Approche géopolitique de la résistance aux vaccinations en France : le cas de l’épidémie de rougeole de 2008-2011
Lucie Guimier soutiendra sa thèse sur Approche géopolitique de la résistance aux vaccinations en France : le cas de l’épidémie de rougeole de 2008-2011. La soutenance aura lieu le lundi 7 novembre 2016 à 14h00 dans la salle des thèses de l’espace Gilles Deleuze (bâtiment A, 1er étage), 2, rue de la Liberté, à Saint-Denis, devant un jury composé de :
Jeanne-Marie AMAT-ROZE, Professeur émérite, Université Paris 13 (co-directrice de la thèse)
Béatrice GIBLIN, Professeur émérite, Université Paris 8 (directrice de la thèse)
Christine JESTIN, Médecin de santé publique, Direction de la prévention et de la promotion de la
santé à l’agence Santé publique France
Annick OPINEL, Chercheur, Institut Pasteur (co-directrice de la thèse)
Sophie de RUFFRAY, Professeur, Université de Rouen
Pierre SALIOU, Médecin biologiste, Professeur agrégé du Val-de-Grâce
Ces dernières années, la multiplication de controverses sur la vaccination et la méfiance à l’égard des autorités publiques ou de l’industrie pharmaceutique ont poussé de plus en plus de personnes à douter de l’utilité des vaccins. Ce contexte met en échec les objectifs élevés de couverture vaccinale et provoque de fait la recrudescence de maladies que l’on peut prévenir par la vaccination, comme la rougeole. Ces événements en chaîne mettent les États concernés face à un double défi : celui de répondre aux craintes de la population et celui de résorber le risque épidémique.
Entre 2008 et 2011, plus de 22 000 cas de rougeole ont été signalés en France. Au cours de cette période, on a déploré 1 023 victimes de pneumonie, 27 complications neurologiques et quatorze décès dus à la maladie. Les foyers épidémiques ont principalement été observés dans le quart Sud-Est du pays. À elle seule, la région Rhône-Alpes a enregistré près de 30 % des cas rapportés au niveau national entre janvier 2008 et septembre 2011. À l’aide d’un travail de terrain menée dans des cantons rhônalpins ayant les mêmes profils sociologiques, économiques et démographiques mais n’ayant pas affiché le même bilan face à la rougeole au cours de la vague épidémie de 2011, cette recherche explore les motivations des parents réfractaires à la vaccination en les reliant à leur territoire de vie. L’enquête menée dans le cadre de cette thèse met en évidence que les pratiques vaccinales sont reliées à des comportements de distinction vis-à-vis de la norme, qu’il s’agisse du rapport entretenus aux institutions et plus généralement à l’État ou, par exemple, du modèle éducatif choisi pour ses enfants (écoles alternatives ou religieuses). Ces comportements s’inscrivent dans des contextes socio-territoriaux qui ne sont pas neutres, ce qui rend leur lecture plus complexe. En effet, les pratiques locales de vaccination ne relèvent pas seulement du profil social des populations étudiées. Elles intègrent l’influence des médecins et responsables politiques locaux, souvent conscients des résistances locales observées et qui ont parfois même un rôle décisif dans le paysage sanitaire dont ils sont responsables.

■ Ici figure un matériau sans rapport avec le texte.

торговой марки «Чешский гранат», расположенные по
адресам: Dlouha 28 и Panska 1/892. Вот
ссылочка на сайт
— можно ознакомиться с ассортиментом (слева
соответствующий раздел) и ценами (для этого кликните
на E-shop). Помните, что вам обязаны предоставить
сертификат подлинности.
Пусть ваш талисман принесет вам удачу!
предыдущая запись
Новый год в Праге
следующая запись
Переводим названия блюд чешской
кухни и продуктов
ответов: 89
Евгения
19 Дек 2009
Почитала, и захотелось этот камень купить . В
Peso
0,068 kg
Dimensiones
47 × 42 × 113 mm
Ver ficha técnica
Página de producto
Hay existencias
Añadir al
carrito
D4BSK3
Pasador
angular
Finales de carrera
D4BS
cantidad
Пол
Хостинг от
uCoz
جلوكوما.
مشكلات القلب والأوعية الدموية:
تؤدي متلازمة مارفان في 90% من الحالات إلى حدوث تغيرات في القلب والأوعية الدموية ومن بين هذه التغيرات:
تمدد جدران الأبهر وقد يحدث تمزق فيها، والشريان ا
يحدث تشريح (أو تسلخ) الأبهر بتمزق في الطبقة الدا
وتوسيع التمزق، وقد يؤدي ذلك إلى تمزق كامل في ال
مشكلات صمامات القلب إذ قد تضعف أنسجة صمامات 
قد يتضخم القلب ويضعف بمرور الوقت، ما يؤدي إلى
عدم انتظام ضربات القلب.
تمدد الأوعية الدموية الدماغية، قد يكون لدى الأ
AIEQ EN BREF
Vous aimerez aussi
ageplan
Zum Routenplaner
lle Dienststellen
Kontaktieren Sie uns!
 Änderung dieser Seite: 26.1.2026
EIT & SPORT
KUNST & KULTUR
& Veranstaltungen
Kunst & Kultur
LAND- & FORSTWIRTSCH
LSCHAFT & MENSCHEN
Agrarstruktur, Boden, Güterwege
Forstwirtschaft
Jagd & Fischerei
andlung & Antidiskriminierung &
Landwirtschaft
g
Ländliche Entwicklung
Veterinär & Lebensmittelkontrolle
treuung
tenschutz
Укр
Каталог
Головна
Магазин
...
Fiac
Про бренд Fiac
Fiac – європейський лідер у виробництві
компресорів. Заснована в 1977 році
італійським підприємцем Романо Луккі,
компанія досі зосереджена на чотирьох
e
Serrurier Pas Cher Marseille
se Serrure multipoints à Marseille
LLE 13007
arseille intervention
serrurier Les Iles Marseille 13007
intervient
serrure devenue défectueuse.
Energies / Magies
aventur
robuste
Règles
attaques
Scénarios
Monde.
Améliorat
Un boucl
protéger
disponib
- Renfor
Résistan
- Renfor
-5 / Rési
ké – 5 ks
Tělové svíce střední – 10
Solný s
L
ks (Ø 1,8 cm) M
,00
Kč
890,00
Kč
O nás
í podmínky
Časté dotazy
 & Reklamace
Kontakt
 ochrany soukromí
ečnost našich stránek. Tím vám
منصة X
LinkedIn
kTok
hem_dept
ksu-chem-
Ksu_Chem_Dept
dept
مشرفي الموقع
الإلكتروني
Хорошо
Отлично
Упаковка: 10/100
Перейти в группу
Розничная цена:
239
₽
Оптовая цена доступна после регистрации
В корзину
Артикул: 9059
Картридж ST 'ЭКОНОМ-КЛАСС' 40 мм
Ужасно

À l’échelle nationale, l’image qui prévaut de la politique vaccinale est celle d’une dispersion des pouvoirs et des compétences, et donc d’une dissolution des responsabilités à mesure des différents maillons de la chaîne des exécutants. L’absence de clarté générée par cette dispersion n’a pas permis l’émergence d’un discours puissant et fédérateur sur l’utilité, les bénéfices et le symbole du vivre ensemble porté par la politique vaccinale en France. Ces lacunes ont nourri à la fois le manque d’intérêt des citoyens pour cette question mais, fait plus alarmant, elles ont permis le développement d’attitudes de rejet systématique de la vaccination.
La politique de vaccination publique telle qu’étudiée dans ce travail montre ainsi une réappropriation par l’État de sa légitimité dans la protection de la santé publique. Entre « approche impérialiste » écorchant les libertés fondamentales et « conception minimaliste »[1] générant des drames sanitaires (Tabuteau, 2009 : 99), la politique de santé publique, et singulièrement la politique vaccinale, sont à la recherche permanente d’un juste équilibre entre sécurité collective et démocratie sanitaire.